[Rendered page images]
*** Block opens ***
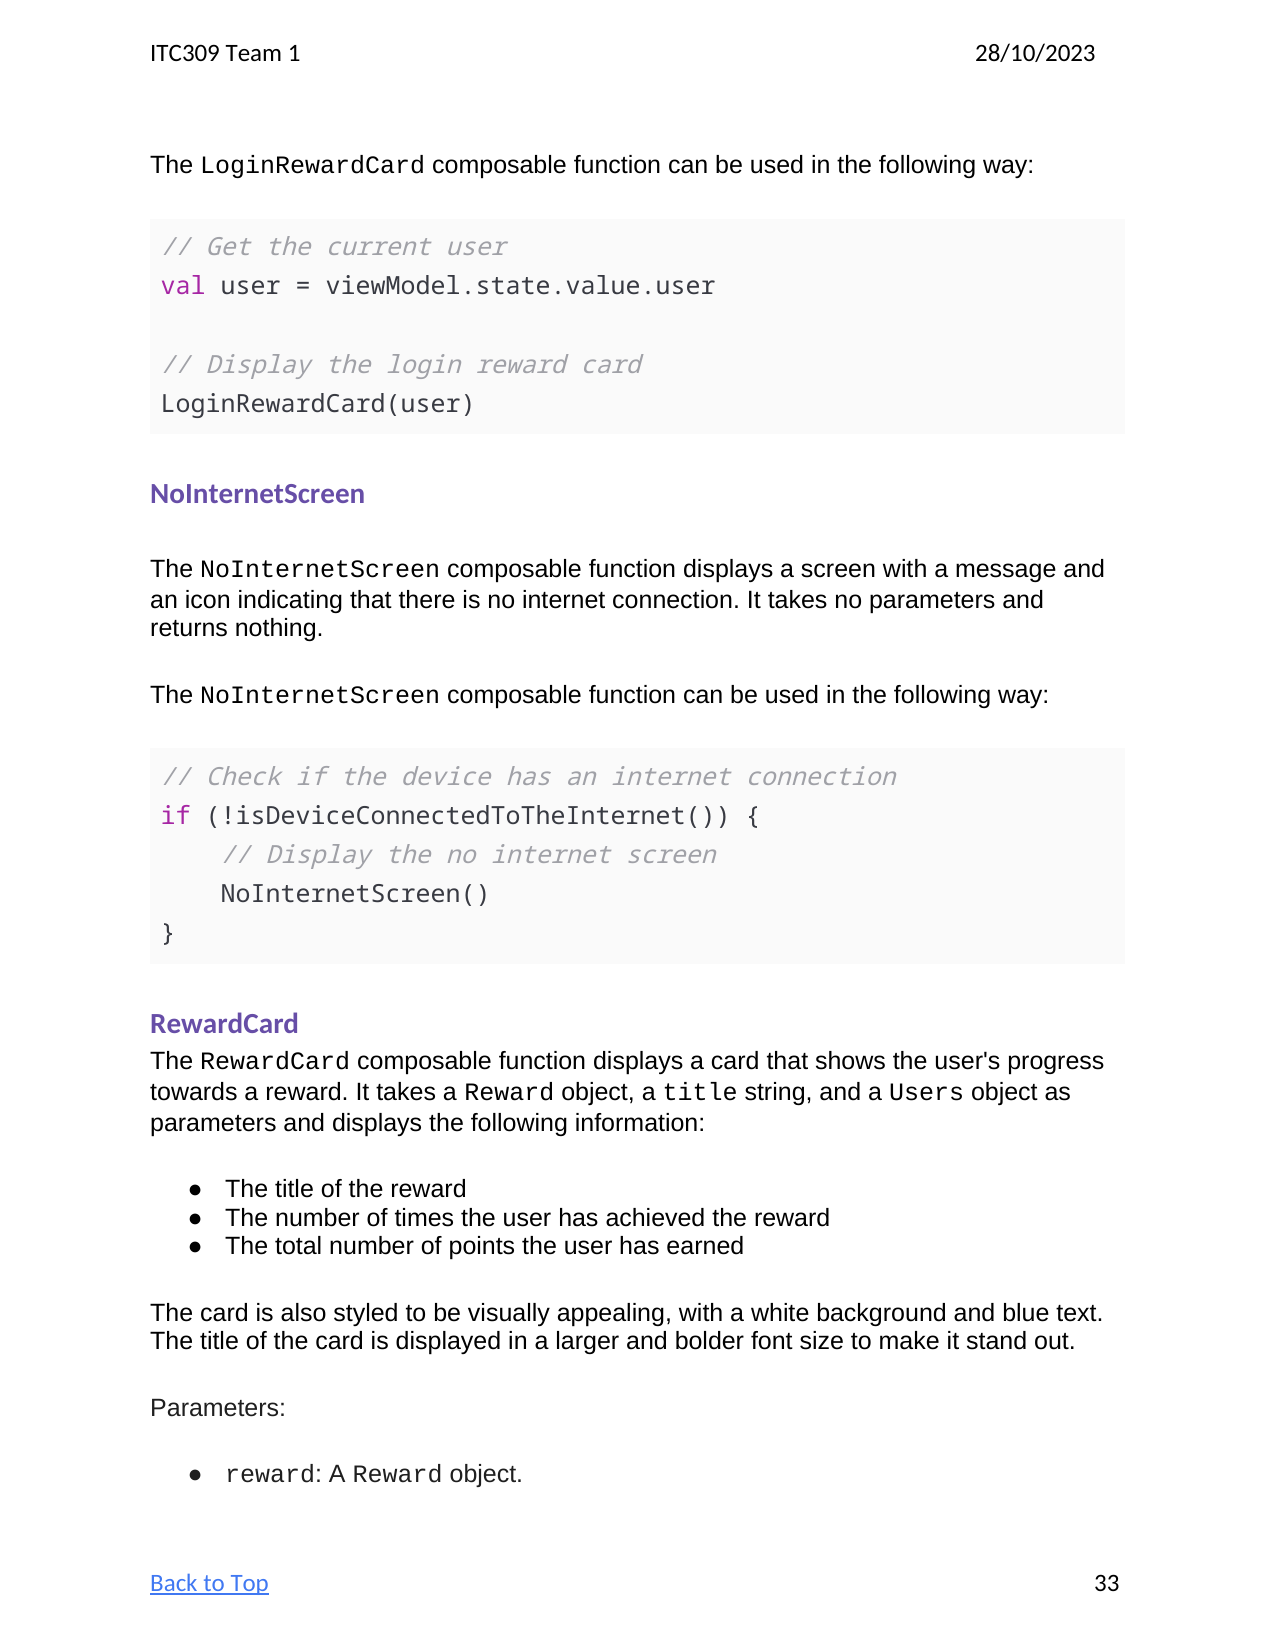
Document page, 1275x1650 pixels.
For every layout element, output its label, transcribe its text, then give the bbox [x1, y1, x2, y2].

table_header // Get the current user val user = viewModel.state.value.user // Display the login reward card LoginRewardCard(user) [150, 219, 1125, 434]
text The card is also styled to be visually appealing, with a white background and blue text. The title of the card is displayed in a larger and bolder font size to make it stand out. [150, 1298, 1125, 1355]
subtitle NoInternetScreen [150, 475, 1125, 511]
text The RewardCard composable function displays a card that shows the user's progress towards a reward. It takes a Reward object, a title string, and a Users object as parameters and displays the following information: [150, 1046, 1125, 1136]
text The NoInternetScreen composable function displays a screen with a message and an icon indicating that there is no internet connection. It takes no parameters and returns nothing. [150, 554, 1125, 642]
text Parameters: [150, 1393, 1125, 1421]
subtitle RewardCard [150, 1005, 1125, 1040]
text The NoInternetScreen composable function can be used in the following way: [150, 679, 1125, 711]
list The title of the reward [187, 1174, 1125, 1203]
list reward: A Reward object. [187, 1459, 1125, 1490]
list The number of times the user has achieved the reward [187, 1203, 1125, 1231]
list The total number of points the user has earned [187, 1231, 1125, 1260]
text The LoginRewardCard composable function can be used in the following way: [150, 150, 1125, 181]
table_header // Check if the device has an internet connection if (!isDeviceConnectedToTheInternet()) { // Display the no internet screen NoInternetScreen() } [150, 748, 1125, 964]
*** Block closes ***
Filter the entries and copy each line with "user".

table_header // Get the current user val user = viewModel.state.value.user // Display the login reward card LoginRewardCard(user) [150, 219, 1125, 434]
text The RewardCard composable function displays a card that shows the user's progress towards a reward. It takes a Reward object, a title string, and a Users object as parameters and displays the following information: [150, 1046, 1125, 1136]
list The number of times the user has achieved the reward [187, 1203, 1125, 1231]
list The total number of points the user has earned [187, 1231, 1125, 1260]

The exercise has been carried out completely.